Study Links Marijuana to Gum Disease

Smoking cannabis can lead to teeth falling out



A study published in the Journal of the American Medical Association claims that smoking marijuana may put a person at a greater risk of gum disease that could eventually lead to loss of teeth.

Smoking marijuana, much like smoking tobacco, can have a direct correlation to dental hygiene, says the report.

People who smoked marijuana less frequently had a smaller increased risk for gum disease, the researchers found. Gum or periodontal disease is an infection of the tissues surrounding and supporting the teeth.

The study was conducted on 903 people in New Zealand who smokes marijuana frequently. The study found that the New Zealanders had triple the risk for severe gum disease and a 60 per cent higher risk for a milder form of it compared to people who did not smoke the drug, also called cannabis.

In advanced stages, the study found that the gums and bone that support the teeth can become seriously damaged and the teeth can become loose, fall out or have to be removed.

"While it has been known for a few years that tobacco smoking is bad for the periodontal (gum) tissues, no one has investigated whether any other type of smoking is also a risk factor," W. Murray Thomson, a professor of dental public health at the University of Otago in New Zealand who led the study, said in media reports.

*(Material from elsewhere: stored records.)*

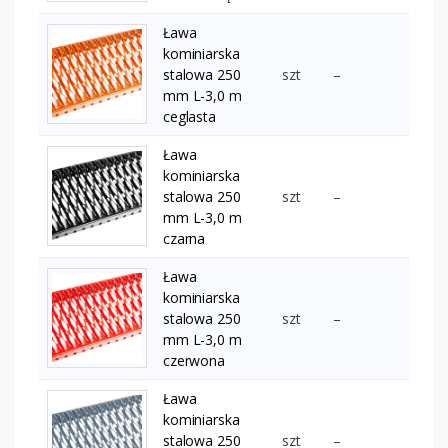
Ława
kominiarska
stalowa 250
szt
–
mm L-3,0 m
ceglasta
Ława
kominiarska
stalowa 250
szt
–
mm L-3,0 m
czarna
Ława
kominiarska
stalowa 250
szt
–
mm L-3,0 m
czerwona
Ława
kominiarska
stalowa 250
szt
–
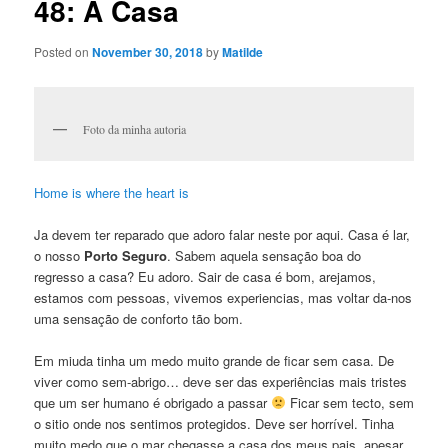
48: A Casa
Posted on
November 30, 2018
by
Matilde
Foto da minha autoria
Home is where the heart is
Ja devem ter reparado que adoro falar neste por aqui. Casa é lar,
o nosso
Porto Seguro
. Sabem aquela sensação boa do
regresso a casa? Eu adoro. Sair de casa é bom, arejamos,
estamos com pessoas, vivemos experiencias, mas voltar da-nos
uma sensação de conforto tão bom.
Em miuda tinha um medo muito grande de ficar sem casa. De
viver como sem-abrigo… deve ser das experiências mais tristes
que um ser humano é obrigado a passar
Ficar sem tecto, sem
o sitio onde nos sentimos protegidos. Deve ser horrível. Tinha
muito medo que o mar chegasse a casa dos meus pais, apesar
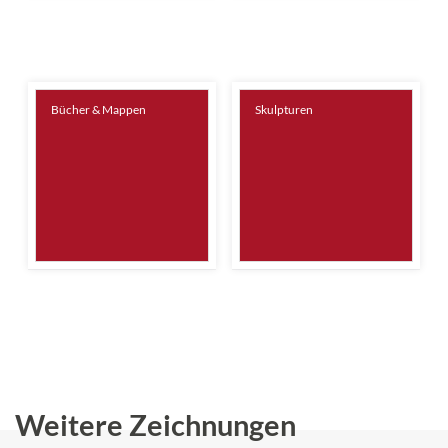
Bücher & Mappen
Skulpturen
Weitere Zeichnungen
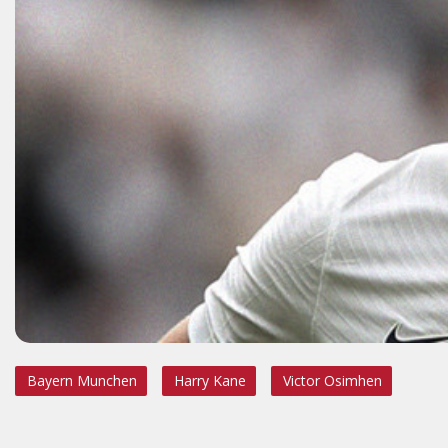
Bayern Munchen
Harry Kane
Victor Osimhen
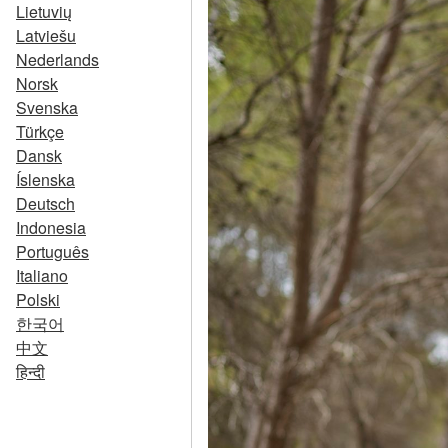
Lietuvių
Latviešu
Nederlands
Norsk
Svenska
Türkçe
Dansk
Íslenska
Deutsch
Indonesia
Português
Italiano
Polski
한국어
中文
हिन्दी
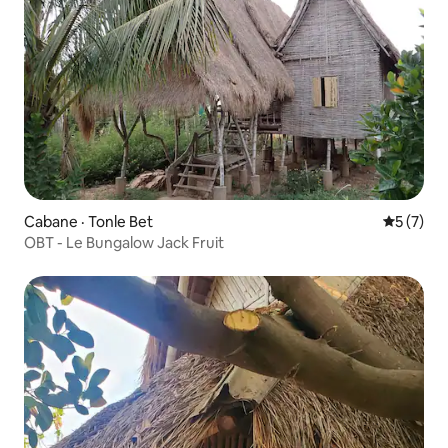
Cabane · Tonle Bet
Note moy
5 (7)
OBT - Le Bungalow Jack Fruit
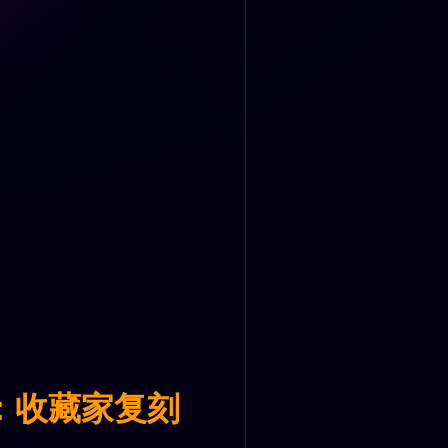
：收藏家复刻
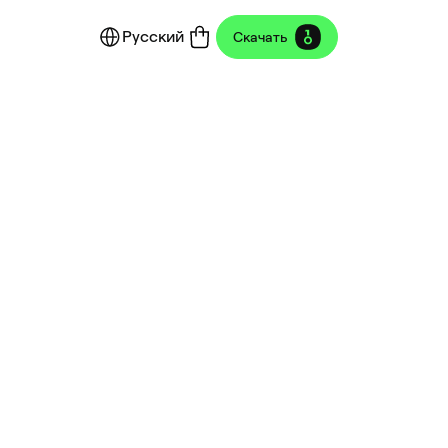
Русский
Скачать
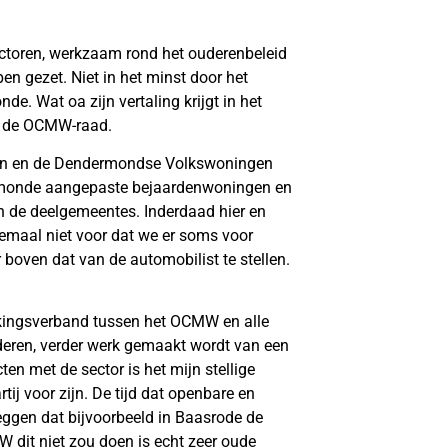
actoren, werkzaam rond het ouderenbeleid
en gezet. Niet in het minst door het
 Wat oa zijn vertaling krijgt in het
op de OCMW-raad.
ijn en de Dendermondse Volkswoningen
ermonde aangepaste bejaardenwoningen en
an de deelgemeentes. Inderdaad hier en
emaal niet voor dat we er soms voor
boven dat van de automobilist te stellen.
erkingsverband tussen het OCMW en alle
deren, verder werk gemaakt wordt van een
n met de sector is het mijn stellige
tij voor zijn. De tijd dat openbare en
Zeggen dat bijvoorbeeld in Baasrode de
W dit niet zou doen is echt zeer oude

"We suspected we would indeed find that cannabis smoking was a risk factor, but what surprised us was the strength of the relationship," added Thomson.

His team tracked a group of people in Dunedin, New Zealand, since their births in 1972 and 1973. They were age 32 when the researchers identified the "strong association" between marijuana use and gum disease.

The researchers defined heavy marijuana users as those who who reported smoking it an average of 41 or more times annually between ages 18 and 32 -- almost once a week.

Many heavy marijuana users also were tobacco smokers, but the researchers said their statistical analysis showed that marijuana increased the risk for gum disease separate and apart from tobacco use.